[Stored records]
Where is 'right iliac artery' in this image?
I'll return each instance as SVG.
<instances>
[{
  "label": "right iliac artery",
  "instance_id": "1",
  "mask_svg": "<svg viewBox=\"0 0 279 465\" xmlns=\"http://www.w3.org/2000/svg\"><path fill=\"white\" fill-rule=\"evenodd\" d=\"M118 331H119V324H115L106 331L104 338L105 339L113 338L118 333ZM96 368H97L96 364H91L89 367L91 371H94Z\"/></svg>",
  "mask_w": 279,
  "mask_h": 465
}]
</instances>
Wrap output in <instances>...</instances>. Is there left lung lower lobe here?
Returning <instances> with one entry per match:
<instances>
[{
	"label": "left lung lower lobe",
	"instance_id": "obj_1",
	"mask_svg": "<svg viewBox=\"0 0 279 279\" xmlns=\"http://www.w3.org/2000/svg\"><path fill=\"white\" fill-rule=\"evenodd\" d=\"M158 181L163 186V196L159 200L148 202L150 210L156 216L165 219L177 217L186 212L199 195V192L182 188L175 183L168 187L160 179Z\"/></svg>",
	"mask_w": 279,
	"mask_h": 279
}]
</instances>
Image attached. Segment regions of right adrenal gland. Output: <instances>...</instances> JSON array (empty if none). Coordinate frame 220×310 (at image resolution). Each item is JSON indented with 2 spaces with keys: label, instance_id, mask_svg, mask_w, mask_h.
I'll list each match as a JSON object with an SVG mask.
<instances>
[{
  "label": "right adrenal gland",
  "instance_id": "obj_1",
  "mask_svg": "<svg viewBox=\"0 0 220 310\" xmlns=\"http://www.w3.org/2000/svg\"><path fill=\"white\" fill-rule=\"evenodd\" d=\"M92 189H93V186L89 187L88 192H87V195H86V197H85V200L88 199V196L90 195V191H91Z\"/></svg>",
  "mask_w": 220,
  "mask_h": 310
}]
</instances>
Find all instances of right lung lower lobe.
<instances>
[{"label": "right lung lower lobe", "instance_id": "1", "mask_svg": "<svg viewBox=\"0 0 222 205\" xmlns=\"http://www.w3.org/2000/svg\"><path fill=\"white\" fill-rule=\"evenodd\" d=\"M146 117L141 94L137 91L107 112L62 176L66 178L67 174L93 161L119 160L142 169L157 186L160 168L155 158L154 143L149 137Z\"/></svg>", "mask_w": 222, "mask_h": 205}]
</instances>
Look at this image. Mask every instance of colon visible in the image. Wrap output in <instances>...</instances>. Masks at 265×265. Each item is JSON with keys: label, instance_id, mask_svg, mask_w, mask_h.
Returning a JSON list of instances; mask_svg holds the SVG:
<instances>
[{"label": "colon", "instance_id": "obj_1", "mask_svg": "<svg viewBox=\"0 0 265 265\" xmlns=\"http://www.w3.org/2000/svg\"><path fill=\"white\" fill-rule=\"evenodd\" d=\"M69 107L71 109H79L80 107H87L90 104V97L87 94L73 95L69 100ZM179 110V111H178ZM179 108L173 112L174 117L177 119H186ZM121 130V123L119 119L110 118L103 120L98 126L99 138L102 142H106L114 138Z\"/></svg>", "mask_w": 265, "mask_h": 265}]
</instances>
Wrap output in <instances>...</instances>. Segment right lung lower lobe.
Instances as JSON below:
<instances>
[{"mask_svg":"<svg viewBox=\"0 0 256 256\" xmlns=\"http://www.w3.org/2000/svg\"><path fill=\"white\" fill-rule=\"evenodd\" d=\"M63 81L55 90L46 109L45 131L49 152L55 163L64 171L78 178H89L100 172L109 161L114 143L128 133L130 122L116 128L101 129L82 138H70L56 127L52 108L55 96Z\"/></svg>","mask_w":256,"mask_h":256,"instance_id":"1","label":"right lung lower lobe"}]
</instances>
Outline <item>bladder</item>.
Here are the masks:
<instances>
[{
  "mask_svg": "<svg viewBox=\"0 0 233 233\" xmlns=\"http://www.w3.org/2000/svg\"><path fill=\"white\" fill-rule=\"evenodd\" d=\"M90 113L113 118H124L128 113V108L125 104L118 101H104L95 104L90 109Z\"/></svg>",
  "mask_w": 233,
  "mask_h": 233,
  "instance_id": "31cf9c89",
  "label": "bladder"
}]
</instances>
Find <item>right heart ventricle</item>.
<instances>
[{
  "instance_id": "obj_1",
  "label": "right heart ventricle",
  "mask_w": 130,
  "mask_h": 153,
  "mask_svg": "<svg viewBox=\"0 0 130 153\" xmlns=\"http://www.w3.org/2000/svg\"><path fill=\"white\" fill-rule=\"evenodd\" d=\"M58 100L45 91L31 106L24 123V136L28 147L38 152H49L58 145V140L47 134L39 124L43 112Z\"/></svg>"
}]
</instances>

GIVEN PROBLEM
Copy every one of these rows back out word for word.

SOLUTION
Where is 'right iliac artery' in this image?
I'll return each instance as SVG.
<instances>
[{
  "label": "right iliac artery",
  "instance_id": "1",
  "mask_svg": "<svg viewBox=\"0 0 279 465\" xmlns=\"http://www.w3.org/2000/svg\"><path fill=\"white\" fill-rule=\"evenodd\" d=\"M118 331H119V324H115L106 331L104 338L105 339L113 338L118 333ZM96 368H97L96 364H91L89 367L91 371H94Z\"/></svg>",
  "mask_w": 279,
  "mask_h": 465
}]
</instances>
Wrap output in <instances>...</instances>. Is there left lung lower lobe here?
Returning <instances> with one entry per match:
<instances>
[{
	"label": "left lung lower lobe",
	"instance_id": "obj_1",
	"mask_svg": "<svg viewBox=\"0 0 279 279\" xmlns=\"http://www.w3.org/2000/svg\"><path fill=\"white\" fill-rule=\"evenodd\" d=\"M158 181L163 186V196L159 200L148 202L150 210L156 216L165 219L177 217L186 212L199 195V192L182 188L175 183L168 187L160 179Z\"/></svg>",
	"mask_w": 279,
	"mask_h": 279
}]
</instances>
Image attached. Segment regions of right adrenal gland. Output: <instances>...</instances> JSON array (empty if none). Coordinate frame 220×310 (at image resolution). Each item is JSON indented with 2 spaces with keys: label, instance_id, mask_svg, mask_w, mask_h.
I'll list each match as a JSON object with an SVG mask.
<instances>
[{
  "label": "right adrenal gland",
  "instance_id": "obj_1",
  "mask_svg": "<svg viewBox=\"0 0 220 310\" xmlns=\"http://www.w3.org/2000/svg\"><path fill=\"white\" fill-rule=\"evenodd\" d=\"M92 189H93V186L89 187L88 192H87V195H86V197H85V200L88 199V196L90 195V191H91Z\"/></svg>",
  "mask_w": 220,
  "mask_h": 310
}]
</instances>
Find all instances of right lung lower lobe.
<instances>
[{"label": "right lung lower lobe", "instance_id": "1", "mask_svg": "<svg viewBox=\"0 0 222 205\" xmlns=\"http://www.w3.org/2000/svg\"><path fill=\"white\" fill-rule=\"evenodd\" d=\"M146 117L141 94L137 91L107 112L62 176L66 178L67 174L93 161L119 160L142 169L157 186L160 168L155 158L154 143L149 137Z\"/></svg>", "mask_w": 222, "mask_h": 205}]
</instances>
Look at this image. Mask every instance of colon visible in the image. Wrap output in <instances>...</instances>. Masks at 265×265. Each item is JSON with keys: label, instance_id, mask_svg, mask_w, mask_h.
Returning a JSON list of instances; mask_svg holds the SVG:
<instances>
[{"label": "colon", "instance_id": "obj_1", "mask_svg": "<svg viewBox=\"0 0 265 265\" xmlns=\"http://www.w3.org/2000/svg\"><path fill=\"white\" fill-rule=\"evenodd\" d=\"M69 107L71 109H79L80 107H87L90 104V97L87 94L73 95L69 100ZM179 110V111H178ZM179 108L173 112L174 117L177 119H186ZM121 130V123L119 119L110 118L103 120L98 126L99 138L102 142H106L114 138Z\"/></svg>", "mask_w": 265, "mask_h": 265}]
</instances>
Wrap output in <instances>...</instances>. Segment right lung lower lobe.
Instances as JSON below:
<instances>
[{"mask_svg":"<svg viewBox=\"0 0 256 256\" xmlns=\"http://www.w3.org/2000/svg\"><path fill=\"white\" fill-rule=\"evenodd\" d=\"M63 81L55 90L46 109L45 131L49 152L55 163L64 171L78 178H89L100 172L109 161L114 143L128 133L130 122L116 128L101 129L82 138H70L56 127L52 108L55 96Z\"/></svg>","mask_w":256,"mask_h":256,"instance_id":"1","label":"right lung lower lobe"}]
</instances>
Outline <item>bladder</item>.
Here are the masks:
<instances>
[{
  "mask_svg": "<svg viewBox=\"0 0 233 233\" xmlns=\"http://www.w3.org/2000/svg\"><path fill=\"white\" fill-rule=\"evenodd\" d=\"M90 113L113 118H124L128 113V108L125 104L118 101H104L95 104L90 109Z\"/></svg>",
  "mask_w": 233,
  "mask_h": 233,
  "instance_id": "31cf9c89",
  "label": "bladder"
}]
</instances>
Find <item>right heart ventricle</item>.
<instances>
[{
  "instance_id": "obj_1",
  "label": "right heart ventricle",
  "mask_w": 130,
  "mask_h": 153,
  "mask_svg": "<svg viewBox=\"0 0 130 153\" xmlns=\"http://www.w3.org/2000/svg\"><path fill=\"white\" fill-rule=\"evenodd\" d=\"M58 100L45 91L31 106L24 123V136L28 147L38 152H49L58 145V140L47 134L39 124L43 112Z\"/></svg>"
}]
</instances>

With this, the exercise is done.